→ **EXERCISES**
A – Revise the passage on social presence from "The notion that" to "and physical attractiveness.", putting "physical appearance" in place of "physical attractiveness".
B – Carry the passage on social presence forward from its final sentence.

→ **PAGE EXCERPT**
::::
The notion that people interact not only with others through a medium, but also with the medium itself, prompted human-computer interaction (HCI) researchers to redefine social presence to encompass non-human artificial objects. For example, social presence has been conceptualized as “the extent to which other beings (living or synthetic) coexist and react to you” (K. M. Lee 2004: 41), shifting the focus from perceived “humanness” toward “interactivity.” Employing the revised concept, studies have examined how social presence mediates (K. M. Lee et al. 2006) or moderates (Skalski and Tamborini 2007) the effects of the virtual actors’ characteristics, such as personality and physical attractiveness.

Other research has established that individuals interacting with computers sometimes experience a surprisingly high level of presence based on characteristics of the system’s interface. In stark contrast to the view that a wide variety of nonverbal cues are necessary to impute personality online, the computers are social actors (CASA) paradigm has focused on the reverse tendency in HCI: It posits that people’s responses to computers are fundamentally social, mirroring the way they interact with other people (Nass and Moon 2000; Reeves and Nass 1996). For example, people attribute gender-specific knowledge to computers that issue male voices versus female voices (Nass, Moon, and Green 1997); they prefer a computer the verbal instructions of which reveal a dominant or submissive personality that is similar to their own (Moon and Nass 1996); they reciprocate favors they receive from a computer by working harder on subsequent tasks in order to “help” the computer (Fogg and Nass 1997). Based on such findings, CASA researchers concluded that even the simplest cues to humanness, like the use of voice and language, are powerful enough to elicit social scripts and trigger social behaviors grounded in interpersonal relationships.

Parallel development has occurred in certain CMC research to resurrect the relatively overlooked core component of human communication, perceived involvement and connectedness with others. In more faithful appropriation of its original definition, “apparent distance of the other” (Short et al. 1976: 157), researchers equated social presence with how strongly one feels as if he or she were “with” the communication partner and engaged in direct, non-mediated communication (e.g., Biocca, Harms, and Burgoon 2003; Lombard et al. 2000). Social presence from this perspective is viewed as a “transient phenomenological state” (Biocca et al. 2003: 469) and treated in a more holistic manner, beyond perceived warmth and sociability of the mediated partner.
::::
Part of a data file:
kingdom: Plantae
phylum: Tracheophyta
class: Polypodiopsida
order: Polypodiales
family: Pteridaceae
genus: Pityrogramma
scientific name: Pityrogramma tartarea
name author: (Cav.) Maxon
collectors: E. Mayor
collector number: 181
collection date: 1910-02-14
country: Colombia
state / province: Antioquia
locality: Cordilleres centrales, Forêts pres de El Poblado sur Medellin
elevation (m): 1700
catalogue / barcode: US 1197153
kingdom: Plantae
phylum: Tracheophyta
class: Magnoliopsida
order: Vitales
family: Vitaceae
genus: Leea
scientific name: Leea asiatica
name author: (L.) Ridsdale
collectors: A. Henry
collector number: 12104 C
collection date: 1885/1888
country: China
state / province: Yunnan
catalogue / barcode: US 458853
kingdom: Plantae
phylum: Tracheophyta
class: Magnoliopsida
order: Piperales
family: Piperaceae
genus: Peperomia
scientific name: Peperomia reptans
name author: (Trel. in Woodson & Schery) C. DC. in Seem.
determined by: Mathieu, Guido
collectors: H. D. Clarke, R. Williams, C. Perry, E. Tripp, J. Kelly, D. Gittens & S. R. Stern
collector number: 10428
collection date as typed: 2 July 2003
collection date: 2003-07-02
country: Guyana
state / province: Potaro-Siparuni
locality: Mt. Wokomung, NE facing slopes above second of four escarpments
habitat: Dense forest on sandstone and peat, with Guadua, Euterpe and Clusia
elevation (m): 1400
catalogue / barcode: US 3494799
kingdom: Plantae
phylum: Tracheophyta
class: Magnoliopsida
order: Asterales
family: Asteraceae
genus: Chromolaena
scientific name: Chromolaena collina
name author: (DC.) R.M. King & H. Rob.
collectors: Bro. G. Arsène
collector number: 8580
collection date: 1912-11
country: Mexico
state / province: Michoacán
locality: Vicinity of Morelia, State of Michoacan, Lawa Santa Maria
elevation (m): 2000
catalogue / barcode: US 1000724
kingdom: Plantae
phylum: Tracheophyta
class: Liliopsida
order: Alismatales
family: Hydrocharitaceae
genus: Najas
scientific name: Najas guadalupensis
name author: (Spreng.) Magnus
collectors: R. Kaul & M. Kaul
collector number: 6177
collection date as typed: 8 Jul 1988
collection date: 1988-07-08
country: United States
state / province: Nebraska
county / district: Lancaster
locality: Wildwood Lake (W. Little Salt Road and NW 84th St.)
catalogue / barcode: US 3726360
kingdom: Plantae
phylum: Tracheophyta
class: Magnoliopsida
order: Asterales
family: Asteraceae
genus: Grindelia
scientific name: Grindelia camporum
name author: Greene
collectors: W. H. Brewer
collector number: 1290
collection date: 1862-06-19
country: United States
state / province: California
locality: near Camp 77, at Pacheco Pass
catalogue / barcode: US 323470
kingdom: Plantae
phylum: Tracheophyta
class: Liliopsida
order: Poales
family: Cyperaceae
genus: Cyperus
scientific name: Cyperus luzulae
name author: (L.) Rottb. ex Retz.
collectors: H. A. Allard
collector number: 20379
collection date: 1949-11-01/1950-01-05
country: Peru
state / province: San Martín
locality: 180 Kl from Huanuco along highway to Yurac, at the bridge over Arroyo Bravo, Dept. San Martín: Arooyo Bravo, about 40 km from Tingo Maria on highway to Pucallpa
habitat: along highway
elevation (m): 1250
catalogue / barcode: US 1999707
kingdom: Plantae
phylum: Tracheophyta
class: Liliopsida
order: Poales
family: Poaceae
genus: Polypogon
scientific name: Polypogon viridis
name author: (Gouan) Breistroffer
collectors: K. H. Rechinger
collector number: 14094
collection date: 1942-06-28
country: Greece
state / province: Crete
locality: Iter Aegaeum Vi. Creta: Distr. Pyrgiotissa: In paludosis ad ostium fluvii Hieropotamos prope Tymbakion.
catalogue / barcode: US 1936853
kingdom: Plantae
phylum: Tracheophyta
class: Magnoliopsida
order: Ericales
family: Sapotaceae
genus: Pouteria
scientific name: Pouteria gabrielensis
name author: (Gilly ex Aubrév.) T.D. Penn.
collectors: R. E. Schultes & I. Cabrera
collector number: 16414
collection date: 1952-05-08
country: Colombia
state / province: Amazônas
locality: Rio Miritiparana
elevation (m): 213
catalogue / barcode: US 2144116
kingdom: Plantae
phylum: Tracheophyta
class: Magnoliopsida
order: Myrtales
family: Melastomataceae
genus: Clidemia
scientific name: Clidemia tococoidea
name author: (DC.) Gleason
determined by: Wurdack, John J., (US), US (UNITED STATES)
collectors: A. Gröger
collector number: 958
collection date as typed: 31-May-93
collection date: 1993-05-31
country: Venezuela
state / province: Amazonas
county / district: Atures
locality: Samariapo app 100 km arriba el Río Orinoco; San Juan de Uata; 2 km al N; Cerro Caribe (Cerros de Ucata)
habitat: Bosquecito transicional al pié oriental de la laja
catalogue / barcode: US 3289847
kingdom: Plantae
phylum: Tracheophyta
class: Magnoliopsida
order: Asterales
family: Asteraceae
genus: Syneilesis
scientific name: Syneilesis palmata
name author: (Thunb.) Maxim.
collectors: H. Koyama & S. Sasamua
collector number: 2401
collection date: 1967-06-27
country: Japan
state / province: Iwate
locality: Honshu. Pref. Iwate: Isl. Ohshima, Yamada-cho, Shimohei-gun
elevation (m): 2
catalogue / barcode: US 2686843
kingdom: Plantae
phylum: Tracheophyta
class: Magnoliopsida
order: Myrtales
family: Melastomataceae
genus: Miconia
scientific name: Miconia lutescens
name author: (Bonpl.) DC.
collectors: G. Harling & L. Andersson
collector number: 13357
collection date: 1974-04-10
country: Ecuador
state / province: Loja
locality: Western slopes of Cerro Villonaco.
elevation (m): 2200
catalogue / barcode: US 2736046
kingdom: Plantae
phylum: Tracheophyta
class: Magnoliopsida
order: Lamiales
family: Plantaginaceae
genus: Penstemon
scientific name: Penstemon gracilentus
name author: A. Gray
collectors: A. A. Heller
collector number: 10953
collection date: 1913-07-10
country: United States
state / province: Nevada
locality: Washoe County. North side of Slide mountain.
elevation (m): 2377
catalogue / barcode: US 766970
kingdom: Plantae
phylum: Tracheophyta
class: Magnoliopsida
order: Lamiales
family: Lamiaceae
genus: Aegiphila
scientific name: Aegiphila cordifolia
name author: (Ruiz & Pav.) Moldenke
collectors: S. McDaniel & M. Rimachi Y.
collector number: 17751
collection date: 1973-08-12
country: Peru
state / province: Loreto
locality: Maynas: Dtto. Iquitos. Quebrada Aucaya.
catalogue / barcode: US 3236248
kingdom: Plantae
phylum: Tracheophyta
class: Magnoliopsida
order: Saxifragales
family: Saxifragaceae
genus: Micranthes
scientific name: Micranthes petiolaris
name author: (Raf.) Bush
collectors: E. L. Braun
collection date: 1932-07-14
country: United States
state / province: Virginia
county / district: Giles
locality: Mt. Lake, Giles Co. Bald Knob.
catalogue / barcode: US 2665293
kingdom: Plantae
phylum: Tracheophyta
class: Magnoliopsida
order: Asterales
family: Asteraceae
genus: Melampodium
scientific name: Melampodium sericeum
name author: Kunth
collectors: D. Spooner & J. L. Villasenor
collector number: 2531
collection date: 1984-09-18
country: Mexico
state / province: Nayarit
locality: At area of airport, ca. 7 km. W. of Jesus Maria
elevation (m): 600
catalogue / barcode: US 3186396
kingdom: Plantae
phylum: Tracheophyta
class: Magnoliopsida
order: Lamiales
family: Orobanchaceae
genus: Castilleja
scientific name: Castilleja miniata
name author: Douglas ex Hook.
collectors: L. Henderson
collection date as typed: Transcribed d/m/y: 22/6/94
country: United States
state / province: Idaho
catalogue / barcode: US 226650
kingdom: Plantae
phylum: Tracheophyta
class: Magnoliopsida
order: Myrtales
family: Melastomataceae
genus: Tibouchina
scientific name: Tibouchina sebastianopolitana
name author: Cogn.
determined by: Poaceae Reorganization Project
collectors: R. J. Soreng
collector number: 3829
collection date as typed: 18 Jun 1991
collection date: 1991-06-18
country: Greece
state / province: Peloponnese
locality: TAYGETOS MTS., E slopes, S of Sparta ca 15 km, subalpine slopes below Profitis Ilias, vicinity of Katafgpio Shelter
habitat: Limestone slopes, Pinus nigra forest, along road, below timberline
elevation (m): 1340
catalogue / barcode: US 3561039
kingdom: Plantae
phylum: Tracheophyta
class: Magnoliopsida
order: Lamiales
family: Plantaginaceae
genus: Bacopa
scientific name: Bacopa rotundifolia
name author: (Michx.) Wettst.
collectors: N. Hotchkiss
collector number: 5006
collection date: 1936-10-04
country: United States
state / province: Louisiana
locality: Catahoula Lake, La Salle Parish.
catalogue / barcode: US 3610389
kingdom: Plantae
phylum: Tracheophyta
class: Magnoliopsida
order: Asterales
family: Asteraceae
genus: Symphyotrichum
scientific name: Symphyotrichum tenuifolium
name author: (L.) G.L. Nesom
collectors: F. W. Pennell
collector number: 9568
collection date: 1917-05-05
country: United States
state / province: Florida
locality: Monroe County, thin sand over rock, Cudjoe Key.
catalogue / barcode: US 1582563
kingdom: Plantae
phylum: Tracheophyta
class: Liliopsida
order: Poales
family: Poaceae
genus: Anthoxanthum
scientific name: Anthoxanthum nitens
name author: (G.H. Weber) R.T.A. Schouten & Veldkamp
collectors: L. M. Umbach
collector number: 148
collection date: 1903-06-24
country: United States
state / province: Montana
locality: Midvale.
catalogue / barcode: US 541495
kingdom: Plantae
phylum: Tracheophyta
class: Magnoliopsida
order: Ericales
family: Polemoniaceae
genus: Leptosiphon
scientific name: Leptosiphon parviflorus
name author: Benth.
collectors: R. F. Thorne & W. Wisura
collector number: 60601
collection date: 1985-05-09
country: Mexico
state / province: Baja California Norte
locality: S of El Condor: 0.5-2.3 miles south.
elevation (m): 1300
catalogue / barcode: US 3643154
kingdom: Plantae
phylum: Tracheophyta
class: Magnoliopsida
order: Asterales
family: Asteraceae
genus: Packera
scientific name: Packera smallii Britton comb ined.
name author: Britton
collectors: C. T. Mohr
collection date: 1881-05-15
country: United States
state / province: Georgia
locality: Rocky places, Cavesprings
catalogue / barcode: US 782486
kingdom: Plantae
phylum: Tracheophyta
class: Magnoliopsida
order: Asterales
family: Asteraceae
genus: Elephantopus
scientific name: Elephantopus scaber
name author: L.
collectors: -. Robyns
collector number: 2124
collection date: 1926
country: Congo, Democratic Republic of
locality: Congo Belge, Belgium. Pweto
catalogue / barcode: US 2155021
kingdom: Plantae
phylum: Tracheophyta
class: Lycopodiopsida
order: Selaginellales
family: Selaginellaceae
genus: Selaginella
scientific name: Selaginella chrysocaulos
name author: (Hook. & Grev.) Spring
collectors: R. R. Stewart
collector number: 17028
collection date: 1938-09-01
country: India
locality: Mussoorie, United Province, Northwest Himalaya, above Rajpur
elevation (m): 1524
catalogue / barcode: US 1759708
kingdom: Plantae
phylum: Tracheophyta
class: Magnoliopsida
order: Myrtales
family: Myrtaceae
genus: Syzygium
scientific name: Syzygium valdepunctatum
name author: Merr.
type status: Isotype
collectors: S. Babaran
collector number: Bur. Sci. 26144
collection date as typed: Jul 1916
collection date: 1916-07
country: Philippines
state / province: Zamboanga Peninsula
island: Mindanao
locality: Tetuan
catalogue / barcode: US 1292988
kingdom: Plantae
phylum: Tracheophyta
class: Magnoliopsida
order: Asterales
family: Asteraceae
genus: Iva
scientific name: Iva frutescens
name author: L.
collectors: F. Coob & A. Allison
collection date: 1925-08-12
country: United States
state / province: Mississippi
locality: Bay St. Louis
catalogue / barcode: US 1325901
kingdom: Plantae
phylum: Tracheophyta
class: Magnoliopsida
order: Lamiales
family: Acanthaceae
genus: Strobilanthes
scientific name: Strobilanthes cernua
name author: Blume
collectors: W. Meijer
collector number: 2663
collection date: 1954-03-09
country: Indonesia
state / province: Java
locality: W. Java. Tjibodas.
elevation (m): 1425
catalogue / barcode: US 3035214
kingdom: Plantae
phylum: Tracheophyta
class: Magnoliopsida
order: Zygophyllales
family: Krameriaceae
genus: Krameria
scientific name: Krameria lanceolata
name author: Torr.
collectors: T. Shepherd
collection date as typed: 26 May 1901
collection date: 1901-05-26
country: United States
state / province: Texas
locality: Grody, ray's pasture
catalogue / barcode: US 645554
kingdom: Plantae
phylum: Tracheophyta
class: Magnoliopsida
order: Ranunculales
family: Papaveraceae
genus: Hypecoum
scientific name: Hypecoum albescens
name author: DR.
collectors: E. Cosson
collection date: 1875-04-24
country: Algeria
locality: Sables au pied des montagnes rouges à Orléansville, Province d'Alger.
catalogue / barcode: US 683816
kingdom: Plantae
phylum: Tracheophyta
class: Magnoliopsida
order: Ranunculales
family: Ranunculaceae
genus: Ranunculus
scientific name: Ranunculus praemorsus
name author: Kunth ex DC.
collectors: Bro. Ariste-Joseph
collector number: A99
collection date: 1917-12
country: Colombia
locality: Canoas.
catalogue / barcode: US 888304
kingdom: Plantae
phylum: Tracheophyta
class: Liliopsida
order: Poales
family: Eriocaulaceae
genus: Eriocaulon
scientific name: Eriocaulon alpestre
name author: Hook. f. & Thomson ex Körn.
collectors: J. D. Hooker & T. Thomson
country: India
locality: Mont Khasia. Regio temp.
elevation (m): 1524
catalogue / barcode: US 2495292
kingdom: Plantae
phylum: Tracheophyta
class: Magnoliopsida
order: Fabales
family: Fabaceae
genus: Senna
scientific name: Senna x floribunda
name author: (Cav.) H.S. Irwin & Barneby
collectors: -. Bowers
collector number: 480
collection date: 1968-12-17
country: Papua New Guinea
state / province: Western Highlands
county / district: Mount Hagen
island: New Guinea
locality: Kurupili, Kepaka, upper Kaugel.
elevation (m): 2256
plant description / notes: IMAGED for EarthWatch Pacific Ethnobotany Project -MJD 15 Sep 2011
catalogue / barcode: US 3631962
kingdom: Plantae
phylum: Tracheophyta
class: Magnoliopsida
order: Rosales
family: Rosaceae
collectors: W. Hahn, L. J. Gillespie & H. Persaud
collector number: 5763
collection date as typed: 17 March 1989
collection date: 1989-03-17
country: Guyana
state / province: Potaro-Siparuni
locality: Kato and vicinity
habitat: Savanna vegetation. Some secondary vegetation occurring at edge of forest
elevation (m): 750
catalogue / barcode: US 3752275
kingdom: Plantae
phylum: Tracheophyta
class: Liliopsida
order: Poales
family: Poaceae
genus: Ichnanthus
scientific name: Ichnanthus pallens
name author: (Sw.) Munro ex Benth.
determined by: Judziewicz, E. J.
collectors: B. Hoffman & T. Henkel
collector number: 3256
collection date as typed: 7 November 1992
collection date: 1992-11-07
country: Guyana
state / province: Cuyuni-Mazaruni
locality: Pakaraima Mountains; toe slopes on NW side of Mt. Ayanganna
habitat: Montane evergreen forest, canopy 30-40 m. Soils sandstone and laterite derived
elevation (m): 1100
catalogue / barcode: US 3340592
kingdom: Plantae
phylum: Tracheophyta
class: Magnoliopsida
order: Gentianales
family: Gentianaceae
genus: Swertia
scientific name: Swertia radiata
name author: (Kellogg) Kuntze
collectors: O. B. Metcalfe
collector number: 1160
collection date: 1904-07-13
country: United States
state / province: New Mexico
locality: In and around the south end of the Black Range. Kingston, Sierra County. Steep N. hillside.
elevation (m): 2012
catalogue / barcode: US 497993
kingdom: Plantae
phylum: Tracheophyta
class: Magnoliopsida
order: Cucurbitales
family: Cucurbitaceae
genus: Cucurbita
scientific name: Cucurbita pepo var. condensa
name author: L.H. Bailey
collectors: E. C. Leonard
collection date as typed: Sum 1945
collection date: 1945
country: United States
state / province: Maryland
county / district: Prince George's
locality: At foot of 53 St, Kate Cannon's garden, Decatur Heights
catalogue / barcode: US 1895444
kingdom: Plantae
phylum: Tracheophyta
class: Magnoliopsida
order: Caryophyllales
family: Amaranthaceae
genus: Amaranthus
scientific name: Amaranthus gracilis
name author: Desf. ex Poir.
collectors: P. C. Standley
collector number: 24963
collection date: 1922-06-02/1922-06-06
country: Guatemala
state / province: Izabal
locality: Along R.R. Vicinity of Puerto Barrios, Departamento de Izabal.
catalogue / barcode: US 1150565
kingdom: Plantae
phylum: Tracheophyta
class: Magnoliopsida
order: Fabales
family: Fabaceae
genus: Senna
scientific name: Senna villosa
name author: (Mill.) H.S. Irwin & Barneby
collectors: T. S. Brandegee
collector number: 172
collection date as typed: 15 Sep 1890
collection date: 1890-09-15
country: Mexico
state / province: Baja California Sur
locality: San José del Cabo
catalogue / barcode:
::::
→ **ANSWERS FOR THIS EXERCISE**
A –
The notion that people interact not only with others through a medium, but also with the medium itself, prompted human-computer interaction (HCI) researchers to redefine social presence to encompass non-human artificial objects. For example, social presence has been conceptualized as “the extent to which other beings (living or synthetic) coexist and react to you” (K. M. Lee 2004: 41), shifting the focus from perceived “humanness” toward “interactivity.” Employing the revised concept, studies have examined how social presence mediates (K. M. Lee et al. 2006) or moderates (Skalski and Tamborini 2007) the effects of the virtual actors’ characteristics, such as personality and physical appearance.

B –
Renewed emphasis on perceived involvement (social presence) has several implications for CMC research. First, it opens up the opportunities to explore social presence in relation to other constructs developed and tested in more traditional communication contexts, such as parasocial interaction (PSI; Horton and Wohl 1956) and transportation (Green et al. 2008). For example, Hartmann and Gold-hoorn (2011) differentiated long-term identification with and friendship toward media performers (parasocial relationship) from users’ illusory engagement in real interaction with media performers during exposure (i.e., PSI) and proposed EPSI (experience of parasocial interaction) scale to measure one’s temporary perceptions of how much a TV performer is aware of, attentive, and responsive to him or her. Although PSI deals specifically with the interaction that occurs only in the imagination of media users, in that both PSI and social presence center on individuals’ subjective experience of “immediate, personal, and reciprocal” interaction (Horton and Strauss 1957: 580), the literature on PSI can inform presence research and vice versa. Likewise, transportation, which refers to the extent to which one creates vivid mental images of the settings and characters in a mediated experience and develops strong feelings toward the characters (Green and Brock 2000; Green et al. 2008), seems to overlap with social presence, since it also focuses on the “as-if” feelings of direct experience in mediated interpersonal encounters even in the absence of audio-visual cues. Recent findings that the proclivity to experience transportation into a narrative world (i.e., transportability) positively predicted the level of social presence one experienced while reading a politician’s Twitter messages (E.-J. Lee and Shin in press) supports this conjecture.

Second, focusing on perceived involvement and interactivity also helps to reframe the questionable assumption that social presence is inherently positive. When social presence refers to how closely one feels he or she is “with” the partner, there is no reason to expect that increased social presence must yield only positive relational outcomes. Rather, social presence is likely to facilitate either positive or negative effects, depending on characteristics of the source or the context, by increasing the cognitive and/or sensory salience of the mediated partner. In support of this speculation, although the participants’ prior attitudes toward a politician significantly affected the extent to which they agreed with his policy statements expressed in his tweets, social presence significantly amplified such effects (E.-J. Lee and Shin in press).

Third, the holistic approach to social presence prompts CMC researchers to adopt a less medium-centric view in exploring its antecedents. With social presence referring to how human-like the partner is mentally represented, as an object in the cues-filtered-out tradition, little has been discussed as potential predictors or determinants of social presence, except for multimodality. However, the extent to which people feel as if they engage in one-to-one conversation with a remote partner can vary depending on a host of factors other than technological attributes of the medium, such as purpose of communication, message content, relationship with the partner, and social context. For example, Walther and Bazarova (2008) found that the feeling of being connected with remote CMC partners (i.e., electronic propinquity) varied as a function of not only the channel bandwidth, but also the availability of richer media, information complexity, and the user’s communication skills. Similarly, in E.-J. Lee and Jang’s (2013) research, remediation of politicians’ Twitter messages in a news article weakened social presence, albeit only among those lower in affiliative tendency, even though the number and the kind of cues afforded by each medium (Twitter vs. news article) did not differ. These findings suggest that factors beyond channel bandwidth predict and explain social presence and further define and determine how communicative experiences are construed by their participants as a result of a sense of being together.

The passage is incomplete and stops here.